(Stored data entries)
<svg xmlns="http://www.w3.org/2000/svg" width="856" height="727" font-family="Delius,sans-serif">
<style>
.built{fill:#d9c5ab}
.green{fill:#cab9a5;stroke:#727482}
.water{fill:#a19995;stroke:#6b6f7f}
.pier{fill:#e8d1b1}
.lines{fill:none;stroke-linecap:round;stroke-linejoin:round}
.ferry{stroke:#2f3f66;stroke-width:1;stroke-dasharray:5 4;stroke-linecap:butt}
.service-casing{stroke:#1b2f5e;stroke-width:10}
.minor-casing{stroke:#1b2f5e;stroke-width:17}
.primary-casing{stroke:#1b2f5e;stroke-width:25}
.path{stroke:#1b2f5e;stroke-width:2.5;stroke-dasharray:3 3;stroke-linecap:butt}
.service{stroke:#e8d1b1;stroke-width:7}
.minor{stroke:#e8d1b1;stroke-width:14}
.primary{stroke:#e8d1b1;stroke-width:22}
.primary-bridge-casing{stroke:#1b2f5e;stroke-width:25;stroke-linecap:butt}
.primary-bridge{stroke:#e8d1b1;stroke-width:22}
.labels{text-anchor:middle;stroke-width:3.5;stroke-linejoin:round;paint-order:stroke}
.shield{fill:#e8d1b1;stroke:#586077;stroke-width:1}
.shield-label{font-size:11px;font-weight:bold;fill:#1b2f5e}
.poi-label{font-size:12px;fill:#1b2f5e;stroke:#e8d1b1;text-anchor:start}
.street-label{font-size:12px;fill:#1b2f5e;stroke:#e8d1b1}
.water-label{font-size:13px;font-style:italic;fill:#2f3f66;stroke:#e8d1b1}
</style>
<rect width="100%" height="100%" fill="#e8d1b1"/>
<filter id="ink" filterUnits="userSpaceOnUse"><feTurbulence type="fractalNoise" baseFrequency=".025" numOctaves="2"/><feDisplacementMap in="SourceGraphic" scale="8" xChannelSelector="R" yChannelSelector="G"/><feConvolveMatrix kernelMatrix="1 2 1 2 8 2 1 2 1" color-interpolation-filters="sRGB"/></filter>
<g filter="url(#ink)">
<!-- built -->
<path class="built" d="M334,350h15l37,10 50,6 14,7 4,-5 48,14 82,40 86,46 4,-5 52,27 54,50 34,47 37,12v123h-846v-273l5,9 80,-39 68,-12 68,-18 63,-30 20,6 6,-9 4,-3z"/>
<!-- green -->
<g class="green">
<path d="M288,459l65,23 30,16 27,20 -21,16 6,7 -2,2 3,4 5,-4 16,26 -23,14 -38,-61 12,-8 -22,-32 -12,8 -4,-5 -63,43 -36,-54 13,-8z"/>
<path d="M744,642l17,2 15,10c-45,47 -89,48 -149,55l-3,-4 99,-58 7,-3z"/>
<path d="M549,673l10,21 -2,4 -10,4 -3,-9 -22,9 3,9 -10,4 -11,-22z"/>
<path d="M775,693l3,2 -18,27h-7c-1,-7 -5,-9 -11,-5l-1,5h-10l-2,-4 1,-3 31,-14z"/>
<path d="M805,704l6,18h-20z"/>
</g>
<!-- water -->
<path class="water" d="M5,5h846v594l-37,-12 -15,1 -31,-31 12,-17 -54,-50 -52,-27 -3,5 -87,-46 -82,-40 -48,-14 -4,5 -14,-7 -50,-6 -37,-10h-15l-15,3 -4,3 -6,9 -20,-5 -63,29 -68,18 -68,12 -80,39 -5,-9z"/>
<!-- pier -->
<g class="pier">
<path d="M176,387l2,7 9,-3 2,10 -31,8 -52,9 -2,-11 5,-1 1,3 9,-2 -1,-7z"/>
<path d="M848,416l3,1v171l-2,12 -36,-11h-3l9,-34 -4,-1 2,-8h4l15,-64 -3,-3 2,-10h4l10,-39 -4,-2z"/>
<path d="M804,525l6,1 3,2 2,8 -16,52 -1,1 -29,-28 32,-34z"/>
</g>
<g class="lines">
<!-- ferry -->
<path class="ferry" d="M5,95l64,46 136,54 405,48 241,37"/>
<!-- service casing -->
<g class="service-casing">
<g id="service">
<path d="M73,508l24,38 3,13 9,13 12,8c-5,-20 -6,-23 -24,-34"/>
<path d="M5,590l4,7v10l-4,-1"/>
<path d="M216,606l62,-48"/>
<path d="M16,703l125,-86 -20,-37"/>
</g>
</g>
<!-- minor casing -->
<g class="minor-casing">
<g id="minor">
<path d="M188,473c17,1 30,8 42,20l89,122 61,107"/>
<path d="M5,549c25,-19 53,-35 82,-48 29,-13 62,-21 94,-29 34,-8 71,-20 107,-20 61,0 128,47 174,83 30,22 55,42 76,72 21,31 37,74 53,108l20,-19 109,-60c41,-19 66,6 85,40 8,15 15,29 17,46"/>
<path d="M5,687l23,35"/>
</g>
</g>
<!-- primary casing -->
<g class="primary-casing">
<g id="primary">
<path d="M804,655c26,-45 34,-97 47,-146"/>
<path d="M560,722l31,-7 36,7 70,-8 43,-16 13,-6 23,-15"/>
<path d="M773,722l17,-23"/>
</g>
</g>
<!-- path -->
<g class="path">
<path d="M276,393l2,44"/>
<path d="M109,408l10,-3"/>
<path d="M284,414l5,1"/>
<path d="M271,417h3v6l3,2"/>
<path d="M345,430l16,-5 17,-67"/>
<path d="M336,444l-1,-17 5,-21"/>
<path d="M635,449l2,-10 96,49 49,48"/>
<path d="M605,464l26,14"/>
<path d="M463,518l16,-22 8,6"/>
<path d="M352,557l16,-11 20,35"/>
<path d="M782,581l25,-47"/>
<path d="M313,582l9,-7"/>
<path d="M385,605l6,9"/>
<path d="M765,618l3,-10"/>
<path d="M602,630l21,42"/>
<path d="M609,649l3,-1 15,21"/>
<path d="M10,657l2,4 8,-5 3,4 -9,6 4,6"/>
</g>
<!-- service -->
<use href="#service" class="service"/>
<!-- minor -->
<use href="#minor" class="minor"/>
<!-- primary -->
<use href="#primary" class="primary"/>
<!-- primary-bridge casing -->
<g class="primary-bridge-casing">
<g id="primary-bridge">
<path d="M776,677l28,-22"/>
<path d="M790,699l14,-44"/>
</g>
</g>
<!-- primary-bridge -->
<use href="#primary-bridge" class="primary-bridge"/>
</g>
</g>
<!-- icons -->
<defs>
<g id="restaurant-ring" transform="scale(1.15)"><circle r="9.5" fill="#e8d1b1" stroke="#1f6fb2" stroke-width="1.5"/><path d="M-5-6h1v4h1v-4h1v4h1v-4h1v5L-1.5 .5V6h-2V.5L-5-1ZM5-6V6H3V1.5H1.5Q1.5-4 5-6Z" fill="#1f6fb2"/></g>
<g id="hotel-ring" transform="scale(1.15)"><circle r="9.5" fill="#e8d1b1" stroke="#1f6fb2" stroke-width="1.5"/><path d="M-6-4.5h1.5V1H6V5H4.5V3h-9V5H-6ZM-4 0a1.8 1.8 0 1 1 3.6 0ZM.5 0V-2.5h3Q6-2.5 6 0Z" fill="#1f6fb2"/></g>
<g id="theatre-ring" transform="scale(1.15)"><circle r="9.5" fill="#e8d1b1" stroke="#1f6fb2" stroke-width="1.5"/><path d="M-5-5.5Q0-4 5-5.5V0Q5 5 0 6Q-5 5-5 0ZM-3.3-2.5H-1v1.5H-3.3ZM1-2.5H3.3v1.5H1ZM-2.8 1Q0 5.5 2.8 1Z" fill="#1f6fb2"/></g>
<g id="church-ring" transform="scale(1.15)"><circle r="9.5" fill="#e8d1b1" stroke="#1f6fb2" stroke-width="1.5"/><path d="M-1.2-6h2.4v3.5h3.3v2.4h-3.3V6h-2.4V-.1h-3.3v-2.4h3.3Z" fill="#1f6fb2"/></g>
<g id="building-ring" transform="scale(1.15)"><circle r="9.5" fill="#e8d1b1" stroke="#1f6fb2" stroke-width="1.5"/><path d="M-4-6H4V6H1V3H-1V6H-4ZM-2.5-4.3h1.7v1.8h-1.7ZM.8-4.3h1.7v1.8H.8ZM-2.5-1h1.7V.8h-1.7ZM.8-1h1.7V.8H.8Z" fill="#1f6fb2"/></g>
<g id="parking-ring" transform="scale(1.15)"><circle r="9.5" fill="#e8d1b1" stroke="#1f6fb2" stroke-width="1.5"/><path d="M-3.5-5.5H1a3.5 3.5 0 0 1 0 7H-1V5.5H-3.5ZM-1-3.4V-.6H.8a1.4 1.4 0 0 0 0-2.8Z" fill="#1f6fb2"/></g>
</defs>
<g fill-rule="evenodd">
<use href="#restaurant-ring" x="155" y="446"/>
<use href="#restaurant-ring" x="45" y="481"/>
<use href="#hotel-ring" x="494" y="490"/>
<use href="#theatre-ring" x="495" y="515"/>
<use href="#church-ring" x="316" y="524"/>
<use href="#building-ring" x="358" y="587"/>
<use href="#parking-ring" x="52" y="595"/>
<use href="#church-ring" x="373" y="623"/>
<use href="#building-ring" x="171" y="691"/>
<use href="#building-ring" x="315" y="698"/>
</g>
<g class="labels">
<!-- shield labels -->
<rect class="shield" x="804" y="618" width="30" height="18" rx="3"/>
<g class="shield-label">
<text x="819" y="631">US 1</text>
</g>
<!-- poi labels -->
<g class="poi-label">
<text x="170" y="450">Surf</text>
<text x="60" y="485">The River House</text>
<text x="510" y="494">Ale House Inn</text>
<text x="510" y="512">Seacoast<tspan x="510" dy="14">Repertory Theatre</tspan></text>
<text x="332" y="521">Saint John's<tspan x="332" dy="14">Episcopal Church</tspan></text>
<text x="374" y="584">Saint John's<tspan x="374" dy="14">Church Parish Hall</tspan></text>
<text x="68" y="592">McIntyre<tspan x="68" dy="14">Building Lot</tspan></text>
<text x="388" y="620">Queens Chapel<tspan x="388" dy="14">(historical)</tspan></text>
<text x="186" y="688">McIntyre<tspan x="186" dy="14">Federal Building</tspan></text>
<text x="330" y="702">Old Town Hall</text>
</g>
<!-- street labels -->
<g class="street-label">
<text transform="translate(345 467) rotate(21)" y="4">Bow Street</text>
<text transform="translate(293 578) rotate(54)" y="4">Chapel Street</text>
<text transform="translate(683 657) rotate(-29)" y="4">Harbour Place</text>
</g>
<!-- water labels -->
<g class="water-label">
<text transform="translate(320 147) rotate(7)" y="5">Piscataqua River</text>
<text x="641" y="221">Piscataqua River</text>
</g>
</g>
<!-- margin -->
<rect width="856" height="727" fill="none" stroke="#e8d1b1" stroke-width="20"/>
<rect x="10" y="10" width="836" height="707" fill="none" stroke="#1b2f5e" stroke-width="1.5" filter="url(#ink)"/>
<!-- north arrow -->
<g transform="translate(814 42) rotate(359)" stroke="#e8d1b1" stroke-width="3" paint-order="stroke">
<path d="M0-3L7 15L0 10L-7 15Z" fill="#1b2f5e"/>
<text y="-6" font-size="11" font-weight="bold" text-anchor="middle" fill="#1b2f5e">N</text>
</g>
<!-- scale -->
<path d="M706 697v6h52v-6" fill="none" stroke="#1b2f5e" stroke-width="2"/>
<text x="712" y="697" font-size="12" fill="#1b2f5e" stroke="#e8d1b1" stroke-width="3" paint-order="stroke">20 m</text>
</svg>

■ **Required action**: Beginning at the line with "<!-- primary-bridge casing -->" and stopping after the line with "0a1.8 1.8 0", please write out every line of the data above exactly and nothing else.

■ **Your response**:
<!-- primary-bridge casing -->
<g class="primary-bridge-casing">
<g id="primary-bridge">
<path d="M776,677l28,-22"/>
<path d="M790,699l14,-44"/>
</g>
</g>
<!-- primary-bridge -->
<use href="#primary-bridge" class="primary-bridge"/>
</g>
</g>
<!-- icons -->
<defs>
<g id="restaurant-ring" transform="scale(1.15)"><circle r="9.5" fill="#e8d1b1" stroke="#1f6fb2" stroke-width="1.5"/><path d="M-5-6h1v4h1v-4h1v4h1v-4h1v5L-1.5 .5V6h-2V.5L-5-1ZM5-6V6H3V1.5H1.5Q1.5-4 5-6Z" fill="#1f6fb2"/></g>
<g id="hotel-ring" transform="scale(1.15)"><circle r="9.5" fill="#e8d1b1" stroke="#1f6fb2" stroke-width="1.5"/><path d="M-6-4.5h1.5V1H6V5H4.5V3h-9V5H-6ZM-4 0a1.8 1.8 0 1 1 3.6 0ZM.5 0V-2.5h3Q6-2.5 6 0Z" fill="#1f6fb2"/></g>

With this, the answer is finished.